Chikankari Embroidery

Chikankari Embroidery – India is the home to variety of embroidery since ages and Indian embroidery has always been a tradition and a name to conjure with.

The most elegant and graceful hand embroidered sari from Lucknow, UP. The art came to India from Persia with Noor Jehan, the queen of the Mughal Emperor Jehangir and was patronized by the nawabs for many years.

Origin of the term Chikankari has different explanations. As per one version, the word Chikankari has been derived from a Persian word Chakin or Chakeen, which means creating delicate patterns on a fabric. According to others, it may be a distorted version of Chikeen or Siquin, Yet another explanation ascribes the term to the East Bengal language, in which Chikan meant fine.

Famous Graceful Chikan design motifs creates on fabric is Ghaspatti-ka-phool.

Chikankari embroidery involves about 40 different stitches, with 6 basic ones on which the others are built. Each stitch has an individual name, involves a specific number of threads and has a specific use.

Chikankari Embroidery

It is never used in another part of the design. Each stitch is the representation of a particular purpose. Rahet, for instance, is a stem stitch worked with six threads producing a solid line of backstitch on the front of the fabric, and is used only as an outlining stitch. Finely detailed, dense floral patterns with knots, pulled network and other textural elements are characteristic of this work.  The delicate Jaali work creates on the base fabric with the thread.

The design motifs in Chikankari are predominantly influenced by Mughal art. The bel or creeper is the most commonly used design individual motifs or butis, animals and flowers are also made including fish, hathi (elephant) and kairi (mango), dhaniya patti (corriander leaf) ghas patti (grass leaves V-shaped line of stitches worked in a graduated series) murri (grain motif – diagonal stitches are worked several times on a basic stitch to form a grain shape) and many more. Noor Jehan’s personal preferences and desire to replicate the Turkish architectural open-work designs is said to have that led to the introduction of jaalis in chikan embroidery. The designs in chikan are graded and used according to the stitches employed.
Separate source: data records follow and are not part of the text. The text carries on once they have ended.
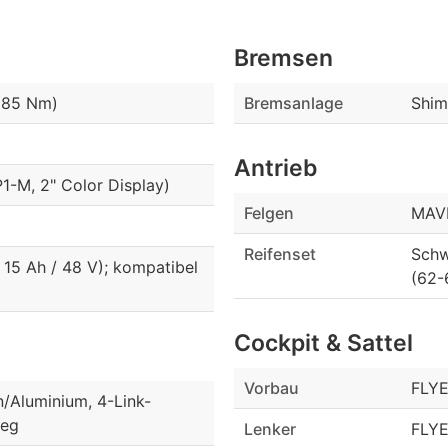
Bremsen
(85 Nm)
Bremsanlage
Shim
Antrieb
1-M, 2" Color Display)
Felgen
MAVI
Reifenset
Schw
15 Ah / 48 V); kompatibel
(62-
Cockpit & Sattel
Vorbau
FLYE
/Aluminium, 4-Link-
weg
Lenker
FLYE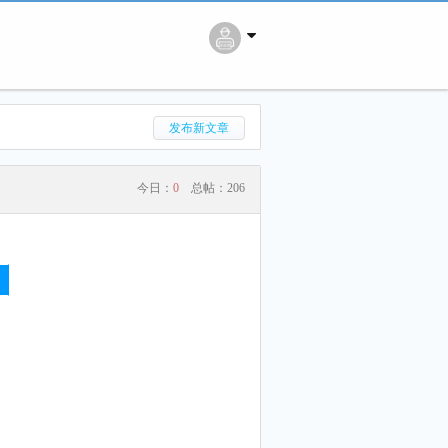
搜 索
发布新文章
今日：
0
总帖：
206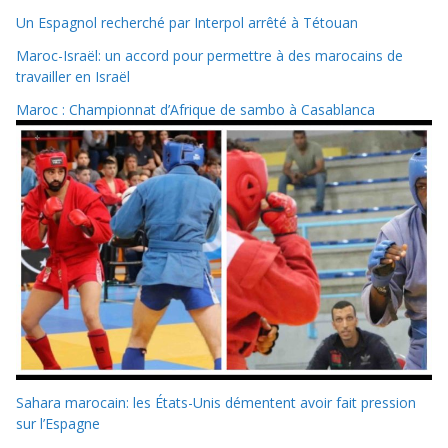
Un Espagnol recherché par Interpol arrêté à Tétouan
Maroc-Israël: un accord pour permettre à des marocains de
travailler en Israël
Maroc : Championnat d’Afrique de sambo à Casablanca
Sahara marocain: les États-Unis démentent avoir fait pression
sur l’Espagne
Chikankari is a delicate and artfully done hand embroidery on a variety of textile fabric like muslin, silk, chiffon, organza, net etc. Though it originated as a court craft, today it is a practiced tradition and an important commercial activity. White thread is embroidered on cool, pastel shades of light muslin and cotton garments. Lucknow is the heart of the Chikankari industry today it is known as Lucknawi chikan.